An overhead will be kept up and on in the computer lab with the required web site that you need to input in order to help you calculate your BMR. The overhead will also have several choices of calorie calculators for you to choose from. The teacher will provide an example using his or her measurements and performing the BMR calculator and a calorie calculator to show an example to the class on a big screen computer projection monitor so that the entire class can watch at one time. The following questions will be asked to the class after the assignment has been stated: Besides the BMR calculator, how many calorie calculators must you use? If you do not already know your height and weight, what should you do first? What are the main calorie calculations that you have been asked to find? The students will record their information and turn it in to the teacher for a grade.

Student Activity: The teacher will have a household scale and a height measuring chart in the computer lab for the students to come up one-by-one to get their measurements if they do not already know them. You are to select no less than three calorie calculators, not including the first BMR calculator, and get the estimates of the calories you burn. At least one calorie calculator must include exercise as a criteria and at least one calorie calculator should include the calories burned estimate that does not take exercise into account. Once these two types of estimates have been calculated you may use any of the other calculators and up to as many as you have time to use during your 20 minutes of allotted time. After you have had time to use the calorie calculators, using your measurements as before, you must calculate the time it takes to burn one calorie (trick question regarding BMR), one-hundred calories, one-thousand calories and one pound of fat while performing your favorite exercise(s). This assignment is age and stage appropriate because it is a required QCC for the 6th grade and students in the 6th grade should start to have an idea of how their bodies use up energy during activity and inactivity so that it will help persuade them to exercise. The main materials that the students will need are a computer, paper and pencil, and the websites.

BMR Website

Calorie Calculator Websites

Closure: In the classroom the teacher and class will discuss some the student’s findings. As a homework assignment, the students will be given a sheet with the websites, that they used earlier, to calculate how they would burn enough extra calories during a week to lose 2 pounds, taking in BMR into account as part of their daily expenditure. The assignment will be due two days after it is assigned and must be typed on a computer as part of the requirement.
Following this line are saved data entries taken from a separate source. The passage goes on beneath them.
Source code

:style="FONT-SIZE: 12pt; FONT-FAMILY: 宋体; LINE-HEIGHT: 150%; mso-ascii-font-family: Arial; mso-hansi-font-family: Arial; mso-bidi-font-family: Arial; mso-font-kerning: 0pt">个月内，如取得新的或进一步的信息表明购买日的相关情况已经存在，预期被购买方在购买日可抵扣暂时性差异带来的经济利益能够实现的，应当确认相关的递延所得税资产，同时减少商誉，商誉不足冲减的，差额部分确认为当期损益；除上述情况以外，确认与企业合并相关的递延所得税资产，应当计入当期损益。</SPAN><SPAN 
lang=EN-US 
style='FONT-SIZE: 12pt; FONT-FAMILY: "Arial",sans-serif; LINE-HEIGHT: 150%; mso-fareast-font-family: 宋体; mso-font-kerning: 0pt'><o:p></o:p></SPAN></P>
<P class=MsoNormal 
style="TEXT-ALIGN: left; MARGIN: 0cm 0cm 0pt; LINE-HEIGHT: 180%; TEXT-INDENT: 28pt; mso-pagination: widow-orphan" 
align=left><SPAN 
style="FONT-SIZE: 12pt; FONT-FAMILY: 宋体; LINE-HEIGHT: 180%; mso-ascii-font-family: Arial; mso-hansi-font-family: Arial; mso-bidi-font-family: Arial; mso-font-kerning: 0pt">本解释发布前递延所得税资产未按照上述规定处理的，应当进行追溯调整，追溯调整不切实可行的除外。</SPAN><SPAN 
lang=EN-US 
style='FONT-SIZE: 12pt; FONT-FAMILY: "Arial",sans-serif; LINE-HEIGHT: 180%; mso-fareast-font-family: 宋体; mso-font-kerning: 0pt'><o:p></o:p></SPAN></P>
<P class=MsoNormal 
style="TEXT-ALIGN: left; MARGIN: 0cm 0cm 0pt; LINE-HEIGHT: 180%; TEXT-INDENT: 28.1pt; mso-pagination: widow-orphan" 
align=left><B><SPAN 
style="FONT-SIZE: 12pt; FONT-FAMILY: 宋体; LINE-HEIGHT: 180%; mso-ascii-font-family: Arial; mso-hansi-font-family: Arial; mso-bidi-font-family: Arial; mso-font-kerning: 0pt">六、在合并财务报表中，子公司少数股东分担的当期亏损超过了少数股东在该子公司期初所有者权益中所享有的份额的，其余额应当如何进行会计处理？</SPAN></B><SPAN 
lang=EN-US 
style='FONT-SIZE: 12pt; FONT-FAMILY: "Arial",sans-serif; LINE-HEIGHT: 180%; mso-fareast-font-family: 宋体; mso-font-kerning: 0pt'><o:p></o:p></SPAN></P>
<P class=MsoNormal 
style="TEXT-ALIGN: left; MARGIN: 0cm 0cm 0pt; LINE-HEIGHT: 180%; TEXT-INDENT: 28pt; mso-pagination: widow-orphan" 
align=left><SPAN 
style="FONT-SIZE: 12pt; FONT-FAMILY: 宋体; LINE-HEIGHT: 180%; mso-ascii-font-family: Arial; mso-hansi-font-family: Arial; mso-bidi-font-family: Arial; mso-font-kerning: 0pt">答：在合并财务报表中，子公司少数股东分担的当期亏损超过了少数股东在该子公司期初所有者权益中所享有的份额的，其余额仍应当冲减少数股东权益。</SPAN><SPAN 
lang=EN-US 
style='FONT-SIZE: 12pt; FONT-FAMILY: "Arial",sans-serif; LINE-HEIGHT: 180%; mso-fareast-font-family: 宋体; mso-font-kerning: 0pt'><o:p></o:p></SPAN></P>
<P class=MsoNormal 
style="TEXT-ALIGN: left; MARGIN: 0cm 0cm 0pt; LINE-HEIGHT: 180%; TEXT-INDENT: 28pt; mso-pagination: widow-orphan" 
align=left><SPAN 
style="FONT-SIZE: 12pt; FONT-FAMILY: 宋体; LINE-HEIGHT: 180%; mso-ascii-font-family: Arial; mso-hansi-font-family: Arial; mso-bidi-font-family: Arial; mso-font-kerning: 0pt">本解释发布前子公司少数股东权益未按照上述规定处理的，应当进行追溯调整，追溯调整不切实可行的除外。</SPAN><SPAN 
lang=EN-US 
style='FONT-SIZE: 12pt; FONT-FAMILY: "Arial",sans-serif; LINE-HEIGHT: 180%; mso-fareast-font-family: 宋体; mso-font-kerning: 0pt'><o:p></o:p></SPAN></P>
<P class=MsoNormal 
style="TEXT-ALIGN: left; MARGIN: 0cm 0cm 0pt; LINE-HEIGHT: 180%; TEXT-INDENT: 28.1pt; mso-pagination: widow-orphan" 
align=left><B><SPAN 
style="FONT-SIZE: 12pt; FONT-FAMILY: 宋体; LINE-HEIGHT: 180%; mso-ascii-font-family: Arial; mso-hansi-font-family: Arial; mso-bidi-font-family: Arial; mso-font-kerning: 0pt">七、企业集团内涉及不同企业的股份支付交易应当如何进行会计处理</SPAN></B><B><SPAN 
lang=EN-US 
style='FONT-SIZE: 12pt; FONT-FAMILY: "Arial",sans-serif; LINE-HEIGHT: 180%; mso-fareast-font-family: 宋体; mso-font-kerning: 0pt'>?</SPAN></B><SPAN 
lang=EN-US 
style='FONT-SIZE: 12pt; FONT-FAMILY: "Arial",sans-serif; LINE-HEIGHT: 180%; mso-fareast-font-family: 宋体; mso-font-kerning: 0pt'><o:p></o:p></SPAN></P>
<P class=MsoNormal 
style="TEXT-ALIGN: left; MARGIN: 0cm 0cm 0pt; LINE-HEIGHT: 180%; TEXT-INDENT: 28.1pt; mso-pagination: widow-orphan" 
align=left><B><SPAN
Evaluation: The student will get an attestation (a signed statement from an adult stating that the student completed a homework activity) that they performed an exercise activity of their choice that would burn approximately 200 calories. The student must calculate that activity’s expenditure based on their measurements and turn in with the attestation. The criteria in which this will be graded will be based on having the assignment completed, signed and turned in on time.

Re-teach: A Task Analysis Model will be used to reintroduce the concepts to the students that did not pass the evaluation. The teacher would have a checklist for these students to use in their new student activity. The checklist would help guide the new student activity, which would consist of having the students go to listed websites which offer different definitions of calories and BMR. The students would have to create a list or chart for explaining how many calories they burn in an average school day. This assignment would be taken up and graded.